**YOUR OBJECTIVE**
This task calls for copying every line in the data below that contains the word "адаптированные".

——————————

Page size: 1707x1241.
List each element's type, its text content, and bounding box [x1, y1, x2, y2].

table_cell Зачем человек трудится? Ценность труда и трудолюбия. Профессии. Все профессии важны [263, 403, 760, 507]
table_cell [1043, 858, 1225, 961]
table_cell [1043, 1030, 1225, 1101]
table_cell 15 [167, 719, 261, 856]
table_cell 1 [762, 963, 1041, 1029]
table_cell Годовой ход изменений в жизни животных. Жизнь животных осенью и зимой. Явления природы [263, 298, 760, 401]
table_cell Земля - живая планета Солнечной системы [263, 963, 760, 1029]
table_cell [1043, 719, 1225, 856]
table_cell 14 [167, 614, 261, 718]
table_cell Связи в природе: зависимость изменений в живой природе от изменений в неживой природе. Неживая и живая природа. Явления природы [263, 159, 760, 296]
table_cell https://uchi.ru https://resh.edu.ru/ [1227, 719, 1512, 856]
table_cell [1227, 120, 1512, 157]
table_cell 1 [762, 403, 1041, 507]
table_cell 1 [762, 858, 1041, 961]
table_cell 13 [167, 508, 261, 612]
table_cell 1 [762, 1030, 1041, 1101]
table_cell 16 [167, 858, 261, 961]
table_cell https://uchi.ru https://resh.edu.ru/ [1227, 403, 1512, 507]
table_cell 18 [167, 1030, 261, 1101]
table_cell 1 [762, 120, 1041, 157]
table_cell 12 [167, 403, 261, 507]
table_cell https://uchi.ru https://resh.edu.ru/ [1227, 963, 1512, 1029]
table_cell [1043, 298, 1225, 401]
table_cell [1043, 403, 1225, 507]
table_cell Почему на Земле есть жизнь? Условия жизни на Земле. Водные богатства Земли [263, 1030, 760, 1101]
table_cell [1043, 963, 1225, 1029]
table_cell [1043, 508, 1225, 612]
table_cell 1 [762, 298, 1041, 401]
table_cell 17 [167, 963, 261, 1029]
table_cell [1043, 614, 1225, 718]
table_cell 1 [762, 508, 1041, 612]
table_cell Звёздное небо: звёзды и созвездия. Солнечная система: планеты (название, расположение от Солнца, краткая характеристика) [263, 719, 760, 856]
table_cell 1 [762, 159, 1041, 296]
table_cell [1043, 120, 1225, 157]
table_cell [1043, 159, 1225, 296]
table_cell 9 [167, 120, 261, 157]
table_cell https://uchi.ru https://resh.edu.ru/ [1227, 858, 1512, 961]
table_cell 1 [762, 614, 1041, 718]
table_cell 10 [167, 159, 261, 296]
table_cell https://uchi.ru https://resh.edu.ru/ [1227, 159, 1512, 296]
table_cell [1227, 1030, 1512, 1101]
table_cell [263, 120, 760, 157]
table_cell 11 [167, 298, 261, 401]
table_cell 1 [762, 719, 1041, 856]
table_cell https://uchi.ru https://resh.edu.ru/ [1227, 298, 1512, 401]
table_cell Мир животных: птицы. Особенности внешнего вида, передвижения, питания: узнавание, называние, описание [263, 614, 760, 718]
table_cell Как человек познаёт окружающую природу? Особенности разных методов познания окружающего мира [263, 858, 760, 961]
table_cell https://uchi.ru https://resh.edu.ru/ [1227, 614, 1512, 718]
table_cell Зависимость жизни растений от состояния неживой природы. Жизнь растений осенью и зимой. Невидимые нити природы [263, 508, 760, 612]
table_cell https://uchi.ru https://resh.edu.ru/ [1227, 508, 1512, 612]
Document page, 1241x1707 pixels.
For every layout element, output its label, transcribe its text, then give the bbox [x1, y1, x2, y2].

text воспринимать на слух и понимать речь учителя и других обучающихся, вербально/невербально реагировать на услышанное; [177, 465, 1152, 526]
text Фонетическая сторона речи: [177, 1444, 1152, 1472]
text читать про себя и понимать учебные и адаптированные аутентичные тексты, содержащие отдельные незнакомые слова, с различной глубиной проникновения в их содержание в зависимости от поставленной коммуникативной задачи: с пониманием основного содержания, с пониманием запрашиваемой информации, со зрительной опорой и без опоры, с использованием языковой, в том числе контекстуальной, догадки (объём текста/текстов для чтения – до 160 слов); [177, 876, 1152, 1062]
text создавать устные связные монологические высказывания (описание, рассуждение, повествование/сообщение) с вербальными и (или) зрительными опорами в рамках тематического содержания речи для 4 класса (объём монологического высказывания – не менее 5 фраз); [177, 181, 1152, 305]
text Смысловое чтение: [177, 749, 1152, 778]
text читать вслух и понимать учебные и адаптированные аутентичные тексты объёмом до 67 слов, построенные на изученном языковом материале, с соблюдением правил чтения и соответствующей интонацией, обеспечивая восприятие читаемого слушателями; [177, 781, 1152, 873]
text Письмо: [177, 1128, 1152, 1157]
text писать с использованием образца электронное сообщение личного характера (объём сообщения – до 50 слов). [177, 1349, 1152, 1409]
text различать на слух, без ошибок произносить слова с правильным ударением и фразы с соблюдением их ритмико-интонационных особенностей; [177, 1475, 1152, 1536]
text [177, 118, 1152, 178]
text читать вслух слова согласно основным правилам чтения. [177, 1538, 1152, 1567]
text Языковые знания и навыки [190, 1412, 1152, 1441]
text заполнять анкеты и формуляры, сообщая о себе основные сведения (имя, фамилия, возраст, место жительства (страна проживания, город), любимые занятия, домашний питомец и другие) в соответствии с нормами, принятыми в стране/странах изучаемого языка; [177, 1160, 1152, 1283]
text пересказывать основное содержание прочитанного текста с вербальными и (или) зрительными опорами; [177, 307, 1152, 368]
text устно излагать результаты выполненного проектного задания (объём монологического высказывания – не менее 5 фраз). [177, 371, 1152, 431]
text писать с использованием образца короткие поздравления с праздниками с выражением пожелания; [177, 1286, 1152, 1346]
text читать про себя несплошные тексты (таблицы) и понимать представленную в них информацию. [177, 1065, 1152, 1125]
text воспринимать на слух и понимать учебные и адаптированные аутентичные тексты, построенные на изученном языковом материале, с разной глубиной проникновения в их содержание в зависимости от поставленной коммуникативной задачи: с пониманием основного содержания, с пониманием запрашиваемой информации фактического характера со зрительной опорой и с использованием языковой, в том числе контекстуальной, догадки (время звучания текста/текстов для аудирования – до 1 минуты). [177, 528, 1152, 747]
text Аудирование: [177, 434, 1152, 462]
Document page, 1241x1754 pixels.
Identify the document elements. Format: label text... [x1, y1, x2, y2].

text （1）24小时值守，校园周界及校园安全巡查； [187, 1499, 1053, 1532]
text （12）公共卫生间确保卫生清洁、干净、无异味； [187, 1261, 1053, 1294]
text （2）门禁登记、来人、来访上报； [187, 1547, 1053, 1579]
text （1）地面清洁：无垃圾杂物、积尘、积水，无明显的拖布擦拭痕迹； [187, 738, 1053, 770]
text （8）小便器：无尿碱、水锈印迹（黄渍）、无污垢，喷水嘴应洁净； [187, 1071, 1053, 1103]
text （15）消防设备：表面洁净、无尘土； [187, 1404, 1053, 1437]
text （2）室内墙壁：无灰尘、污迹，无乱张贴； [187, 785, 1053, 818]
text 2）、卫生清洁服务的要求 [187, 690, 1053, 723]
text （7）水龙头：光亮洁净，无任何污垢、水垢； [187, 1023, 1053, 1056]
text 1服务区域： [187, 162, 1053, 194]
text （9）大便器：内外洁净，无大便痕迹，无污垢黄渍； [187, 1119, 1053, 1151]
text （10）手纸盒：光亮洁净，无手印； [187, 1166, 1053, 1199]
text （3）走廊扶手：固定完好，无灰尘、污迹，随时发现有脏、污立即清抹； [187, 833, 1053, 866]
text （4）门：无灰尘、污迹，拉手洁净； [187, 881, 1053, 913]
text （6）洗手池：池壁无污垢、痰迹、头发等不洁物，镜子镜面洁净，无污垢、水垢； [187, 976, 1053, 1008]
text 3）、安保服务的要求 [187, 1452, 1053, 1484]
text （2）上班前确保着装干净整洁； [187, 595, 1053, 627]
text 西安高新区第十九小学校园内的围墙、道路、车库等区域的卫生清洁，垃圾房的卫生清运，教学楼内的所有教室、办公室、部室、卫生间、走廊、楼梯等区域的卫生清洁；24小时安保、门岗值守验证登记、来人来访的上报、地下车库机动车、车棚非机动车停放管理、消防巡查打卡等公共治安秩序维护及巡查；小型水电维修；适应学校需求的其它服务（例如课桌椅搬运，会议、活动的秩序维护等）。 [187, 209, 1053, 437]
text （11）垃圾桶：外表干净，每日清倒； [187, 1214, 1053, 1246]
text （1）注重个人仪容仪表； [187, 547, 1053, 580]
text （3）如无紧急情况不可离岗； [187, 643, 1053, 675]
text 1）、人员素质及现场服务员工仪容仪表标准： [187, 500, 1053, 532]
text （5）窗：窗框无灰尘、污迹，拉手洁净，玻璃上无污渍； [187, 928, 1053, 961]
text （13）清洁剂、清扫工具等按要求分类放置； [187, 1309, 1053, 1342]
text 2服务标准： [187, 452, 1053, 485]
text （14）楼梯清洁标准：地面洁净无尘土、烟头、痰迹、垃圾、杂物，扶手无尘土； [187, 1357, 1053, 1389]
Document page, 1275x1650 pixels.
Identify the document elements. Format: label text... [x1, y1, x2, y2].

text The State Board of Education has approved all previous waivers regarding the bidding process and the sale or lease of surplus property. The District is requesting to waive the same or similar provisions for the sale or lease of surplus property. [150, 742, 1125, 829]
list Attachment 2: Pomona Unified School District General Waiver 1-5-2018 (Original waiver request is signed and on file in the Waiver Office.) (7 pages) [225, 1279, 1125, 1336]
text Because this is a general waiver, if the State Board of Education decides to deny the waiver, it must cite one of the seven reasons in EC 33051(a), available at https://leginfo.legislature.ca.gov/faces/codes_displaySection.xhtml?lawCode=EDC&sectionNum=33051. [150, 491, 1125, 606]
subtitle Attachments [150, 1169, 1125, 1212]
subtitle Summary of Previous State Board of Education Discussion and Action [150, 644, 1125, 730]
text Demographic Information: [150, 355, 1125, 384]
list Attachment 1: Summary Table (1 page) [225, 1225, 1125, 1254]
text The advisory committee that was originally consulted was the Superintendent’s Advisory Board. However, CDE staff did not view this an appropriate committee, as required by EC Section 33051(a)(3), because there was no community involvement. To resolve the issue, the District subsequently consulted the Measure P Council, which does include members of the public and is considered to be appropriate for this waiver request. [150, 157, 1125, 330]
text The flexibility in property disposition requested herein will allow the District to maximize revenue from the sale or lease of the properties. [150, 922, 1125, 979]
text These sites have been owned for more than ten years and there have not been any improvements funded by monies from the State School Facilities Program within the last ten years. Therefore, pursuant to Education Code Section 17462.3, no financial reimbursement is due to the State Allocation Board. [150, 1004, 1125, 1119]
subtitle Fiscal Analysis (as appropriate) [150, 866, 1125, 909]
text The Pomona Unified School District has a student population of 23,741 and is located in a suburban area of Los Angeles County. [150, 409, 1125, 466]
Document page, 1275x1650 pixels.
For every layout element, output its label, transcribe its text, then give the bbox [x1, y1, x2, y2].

——————————

**EXPECTED ANSWER**
text читать про себя и понимать учебные и адаптированные аутентичные тексты, содержащие отдельные незнакомые слова, с различной глубиной проникновения в их содержание в зависимости от поставленной коммуникативной задачи: с пониманием основного содержания, с пониманием запрашиваемой информации, со зрительной опорой и без опоры, с использованием языковой, в том числе контекстуальной, догадки (объём текста/текстов для чтения – до 160 слов); [177, 876, 1152, 1062]
text читать вслух и понимать учебные и адаптированные аутентичные тексты объёмом до 67 слов, построенные на изученном языковом материале, с соблюдением правил чтения и соответствующей интонацией, обеспечивая восприятие читаемого слушателями; [177, 781, 1152, 873]
text воспринимать на слух и понимать учебные и адаптированные аутентичные тексты, построенные на изученном языковом материале, с разной глубиной проникновения в их содержание в зависимости от поставленной коммуникативной задачи: с пониманием основного содержания, с пониманием запрашиваемой информации фактического характера со зрительной опорой и с использованием языковой, в том числе контекстуальной, догадки (время звучания текста/текстов для аудирования – до 1 минуты). [177, 528, 1152, 747]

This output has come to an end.